* [Document excerpt]:
Content starts

I’m working on a library that uses compiler tracing to detect calls to @moduledoc false
and @doc false
modules/functions. But if code was generated in a macro within a dependency I do not want to generate a warning for that call/reference even if that code is calling a module that would typically be private.
Here is an example of a macro that creates a function that calls a module (ExampleDep.Private
) that is @moduledoc false
but should not generate a warning from your application (PrivCheckExample
):
defmodule ExampleDep.PubMacros do
...
defmacro expand_funcs do
quote location: :keep, unquote: false do
def good_func do
ExampleDep.Private.add(1, 2)
end
end
end
...

Content ends

* [Supplied entries]:
Content starts

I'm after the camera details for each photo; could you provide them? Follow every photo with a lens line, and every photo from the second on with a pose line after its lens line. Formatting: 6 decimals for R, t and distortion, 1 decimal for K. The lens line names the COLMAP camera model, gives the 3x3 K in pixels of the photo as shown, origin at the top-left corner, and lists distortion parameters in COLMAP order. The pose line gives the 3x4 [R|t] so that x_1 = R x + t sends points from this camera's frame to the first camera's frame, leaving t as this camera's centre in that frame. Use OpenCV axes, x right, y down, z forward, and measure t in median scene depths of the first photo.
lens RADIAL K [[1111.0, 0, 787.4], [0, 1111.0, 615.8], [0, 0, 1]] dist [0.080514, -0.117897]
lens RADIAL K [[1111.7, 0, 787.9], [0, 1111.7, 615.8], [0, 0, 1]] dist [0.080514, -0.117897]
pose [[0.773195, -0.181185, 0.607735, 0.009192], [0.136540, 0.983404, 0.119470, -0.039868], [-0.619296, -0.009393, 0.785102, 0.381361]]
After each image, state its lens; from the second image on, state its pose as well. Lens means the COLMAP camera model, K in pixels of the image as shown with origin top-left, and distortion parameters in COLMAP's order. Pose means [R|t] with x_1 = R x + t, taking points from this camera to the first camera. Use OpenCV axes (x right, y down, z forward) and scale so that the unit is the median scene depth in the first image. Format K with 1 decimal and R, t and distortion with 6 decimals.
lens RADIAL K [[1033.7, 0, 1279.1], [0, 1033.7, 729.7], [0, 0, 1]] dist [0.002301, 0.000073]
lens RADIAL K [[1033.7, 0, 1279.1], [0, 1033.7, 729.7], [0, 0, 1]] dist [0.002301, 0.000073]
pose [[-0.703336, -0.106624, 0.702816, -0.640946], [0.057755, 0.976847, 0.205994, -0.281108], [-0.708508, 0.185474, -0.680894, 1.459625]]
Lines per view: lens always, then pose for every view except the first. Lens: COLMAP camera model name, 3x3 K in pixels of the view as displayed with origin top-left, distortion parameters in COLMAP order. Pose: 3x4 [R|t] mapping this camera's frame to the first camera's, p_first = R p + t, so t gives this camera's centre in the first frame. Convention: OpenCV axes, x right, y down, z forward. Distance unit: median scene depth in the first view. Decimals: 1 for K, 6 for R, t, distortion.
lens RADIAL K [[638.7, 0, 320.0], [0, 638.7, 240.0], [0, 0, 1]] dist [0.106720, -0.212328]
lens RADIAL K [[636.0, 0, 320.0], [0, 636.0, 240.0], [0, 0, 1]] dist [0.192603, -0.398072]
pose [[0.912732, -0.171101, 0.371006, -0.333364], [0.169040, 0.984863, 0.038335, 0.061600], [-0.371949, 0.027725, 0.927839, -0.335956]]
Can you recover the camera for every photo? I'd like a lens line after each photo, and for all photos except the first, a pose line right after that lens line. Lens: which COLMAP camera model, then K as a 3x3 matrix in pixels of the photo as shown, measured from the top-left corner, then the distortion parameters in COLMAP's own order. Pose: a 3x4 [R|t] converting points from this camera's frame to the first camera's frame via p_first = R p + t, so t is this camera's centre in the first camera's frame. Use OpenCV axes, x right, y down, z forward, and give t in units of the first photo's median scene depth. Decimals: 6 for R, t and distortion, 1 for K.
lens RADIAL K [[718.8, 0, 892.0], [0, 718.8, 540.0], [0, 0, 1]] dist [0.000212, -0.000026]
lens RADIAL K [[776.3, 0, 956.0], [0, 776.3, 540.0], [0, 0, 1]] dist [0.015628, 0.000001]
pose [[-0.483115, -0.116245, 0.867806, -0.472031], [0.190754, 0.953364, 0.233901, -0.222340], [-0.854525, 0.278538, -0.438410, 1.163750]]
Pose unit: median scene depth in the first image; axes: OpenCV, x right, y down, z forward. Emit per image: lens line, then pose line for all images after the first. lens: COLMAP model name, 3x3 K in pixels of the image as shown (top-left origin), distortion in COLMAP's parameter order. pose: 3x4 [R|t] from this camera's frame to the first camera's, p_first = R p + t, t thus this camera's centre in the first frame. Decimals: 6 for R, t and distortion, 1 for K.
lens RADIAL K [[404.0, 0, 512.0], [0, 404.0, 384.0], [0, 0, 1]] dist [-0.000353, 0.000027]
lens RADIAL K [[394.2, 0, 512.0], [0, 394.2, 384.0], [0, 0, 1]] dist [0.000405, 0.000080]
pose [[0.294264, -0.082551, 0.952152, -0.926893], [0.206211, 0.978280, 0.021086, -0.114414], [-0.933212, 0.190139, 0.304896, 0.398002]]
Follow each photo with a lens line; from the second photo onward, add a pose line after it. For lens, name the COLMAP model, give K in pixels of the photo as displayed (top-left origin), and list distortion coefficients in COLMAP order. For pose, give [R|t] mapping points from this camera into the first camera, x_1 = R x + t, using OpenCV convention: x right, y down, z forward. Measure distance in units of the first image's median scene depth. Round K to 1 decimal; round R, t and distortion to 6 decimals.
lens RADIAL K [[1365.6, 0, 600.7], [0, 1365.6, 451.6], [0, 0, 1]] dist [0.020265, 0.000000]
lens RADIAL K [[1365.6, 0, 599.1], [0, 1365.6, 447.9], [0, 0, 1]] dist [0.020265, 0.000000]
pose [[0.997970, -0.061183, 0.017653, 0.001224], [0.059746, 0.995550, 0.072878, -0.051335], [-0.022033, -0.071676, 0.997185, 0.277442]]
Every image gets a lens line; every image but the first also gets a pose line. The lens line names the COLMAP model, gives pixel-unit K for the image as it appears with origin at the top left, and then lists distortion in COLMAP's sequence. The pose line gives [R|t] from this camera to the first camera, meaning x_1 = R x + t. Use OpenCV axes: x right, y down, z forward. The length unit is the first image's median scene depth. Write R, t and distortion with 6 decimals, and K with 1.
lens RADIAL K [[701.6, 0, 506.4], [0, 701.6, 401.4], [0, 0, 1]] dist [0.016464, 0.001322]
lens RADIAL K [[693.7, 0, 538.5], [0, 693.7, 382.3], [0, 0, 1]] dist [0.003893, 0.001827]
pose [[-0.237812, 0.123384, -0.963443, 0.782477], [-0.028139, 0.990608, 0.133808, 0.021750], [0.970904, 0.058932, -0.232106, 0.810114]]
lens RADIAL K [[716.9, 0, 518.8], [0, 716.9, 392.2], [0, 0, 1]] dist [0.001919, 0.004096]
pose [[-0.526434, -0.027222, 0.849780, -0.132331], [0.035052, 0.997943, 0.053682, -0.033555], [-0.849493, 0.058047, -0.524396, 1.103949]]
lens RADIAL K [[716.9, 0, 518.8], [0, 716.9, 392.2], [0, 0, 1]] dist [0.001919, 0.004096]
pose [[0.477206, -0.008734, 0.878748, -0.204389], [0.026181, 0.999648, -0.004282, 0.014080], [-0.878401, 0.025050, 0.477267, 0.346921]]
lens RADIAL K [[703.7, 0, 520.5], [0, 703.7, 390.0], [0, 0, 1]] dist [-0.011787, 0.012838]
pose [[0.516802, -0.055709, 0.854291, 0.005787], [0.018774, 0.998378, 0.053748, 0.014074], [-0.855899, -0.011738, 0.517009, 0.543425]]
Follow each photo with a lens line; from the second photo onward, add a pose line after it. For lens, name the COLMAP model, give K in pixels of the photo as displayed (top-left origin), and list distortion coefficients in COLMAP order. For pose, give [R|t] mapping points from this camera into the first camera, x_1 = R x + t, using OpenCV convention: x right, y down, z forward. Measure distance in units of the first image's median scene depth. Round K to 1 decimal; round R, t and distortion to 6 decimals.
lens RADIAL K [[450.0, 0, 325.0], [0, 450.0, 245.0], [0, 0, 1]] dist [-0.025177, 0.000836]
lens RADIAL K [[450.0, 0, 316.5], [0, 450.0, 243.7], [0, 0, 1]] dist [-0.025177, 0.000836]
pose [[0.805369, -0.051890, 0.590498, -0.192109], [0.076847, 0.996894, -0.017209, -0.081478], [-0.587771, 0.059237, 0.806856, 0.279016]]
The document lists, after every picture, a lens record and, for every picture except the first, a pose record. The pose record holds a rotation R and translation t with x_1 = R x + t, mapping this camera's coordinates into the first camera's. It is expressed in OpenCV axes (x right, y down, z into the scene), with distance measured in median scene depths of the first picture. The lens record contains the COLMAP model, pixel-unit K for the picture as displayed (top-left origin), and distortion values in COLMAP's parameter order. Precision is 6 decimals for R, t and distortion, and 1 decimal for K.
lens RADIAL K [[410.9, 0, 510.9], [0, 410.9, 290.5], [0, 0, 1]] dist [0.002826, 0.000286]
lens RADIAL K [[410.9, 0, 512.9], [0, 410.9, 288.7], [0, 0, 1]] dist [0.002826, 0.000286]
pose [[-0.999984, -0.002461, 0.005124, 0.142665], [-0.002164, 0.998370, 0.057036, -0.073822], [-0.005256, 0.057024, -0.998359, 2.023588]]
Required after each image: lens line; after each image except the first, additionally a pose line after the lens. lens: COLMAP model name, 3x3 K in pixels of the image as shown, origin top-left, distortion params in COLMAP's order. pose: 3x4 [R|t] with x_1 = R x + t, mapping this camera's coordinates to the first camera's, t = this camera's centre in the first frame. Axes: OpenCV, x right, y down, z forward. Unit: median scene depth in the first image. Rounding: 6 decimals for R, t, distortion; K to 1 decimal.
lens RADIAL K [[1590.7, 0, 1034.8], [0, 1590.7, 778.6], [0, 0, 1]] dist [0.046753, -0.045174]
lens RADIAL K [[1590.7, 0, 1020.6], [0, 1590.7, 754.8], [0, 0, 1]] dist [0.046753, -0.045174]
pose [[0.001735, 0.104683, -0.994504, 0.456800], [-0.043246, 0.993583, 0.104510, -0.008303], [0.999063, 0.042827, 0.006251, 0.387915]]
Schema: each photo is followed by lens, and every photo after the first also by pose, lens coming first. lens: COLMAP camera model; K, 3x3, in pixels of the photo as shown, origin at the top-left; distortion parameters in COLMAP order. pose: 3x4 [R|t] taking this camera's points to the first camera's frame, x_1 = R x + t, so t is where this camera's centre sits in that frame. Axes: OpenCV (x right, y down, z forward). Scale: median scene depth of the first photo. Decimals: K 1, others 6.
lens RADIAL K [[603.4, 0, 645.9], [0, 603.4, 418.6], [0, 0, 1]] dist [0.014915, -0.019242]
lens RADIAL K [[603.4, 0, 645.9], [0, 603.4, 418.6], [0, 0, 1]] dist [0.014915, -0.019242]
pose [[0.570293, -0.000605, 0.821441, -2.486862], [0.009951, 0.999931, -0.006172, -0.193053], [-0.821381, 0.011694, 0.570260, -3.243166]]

Content ends

* [Explore the material]:
a. Put this sentence from the compiler tracing post into Spanish: "But if code was generated in a macro within a dependency I do not want to generate a warning for that call/reference even if that code is calling a module that would typically be private."
b. Pick up the compiler tracing post after its last line and keep writing it.
The material has nothing to do with the compiler tracing post.

* [Task-by-task outputs]:
a. Pero si el código se generó en una macro dentro de una dependencia, no quiero generar una advertencia para esa llamada/referencia, aunque ese código esté llamando a un módulo que normalmente sería privado.

b.
end
I’m trying to disambiguate the :alias_reference
check first. Here is all the data that I am receiving:
ref: {:alias_reference, [line: 13, counter: {PrivCheckExample, 3}, alias: false],
ExampleDep.Private}
env: #Macro.Env<
aliases: [],
context: nil,
context_modules: [PrivCheckExample],
file: "lib/example_dep/pub_macros.ex",
function: {:good_func, 0},
functions: [{Kernel, [!=: 2, !==: 2, *: 2, ...]}],
lexical_tracker: #PID<0.179.0>,
line: 36,
macro_aliases: [],
macros: [{Kernel, ...}],
module: PrivCheckExample,
requires: [...],
...
>
Currently the only possibility that I see is that the file path in the Macro.Env
is relative rather absolute, and the file name doesn’t match the current module (but since the file name could be anything that is not reliable). Can I depend on the fact that the file path is not absolute to know that the call was generated within a macro?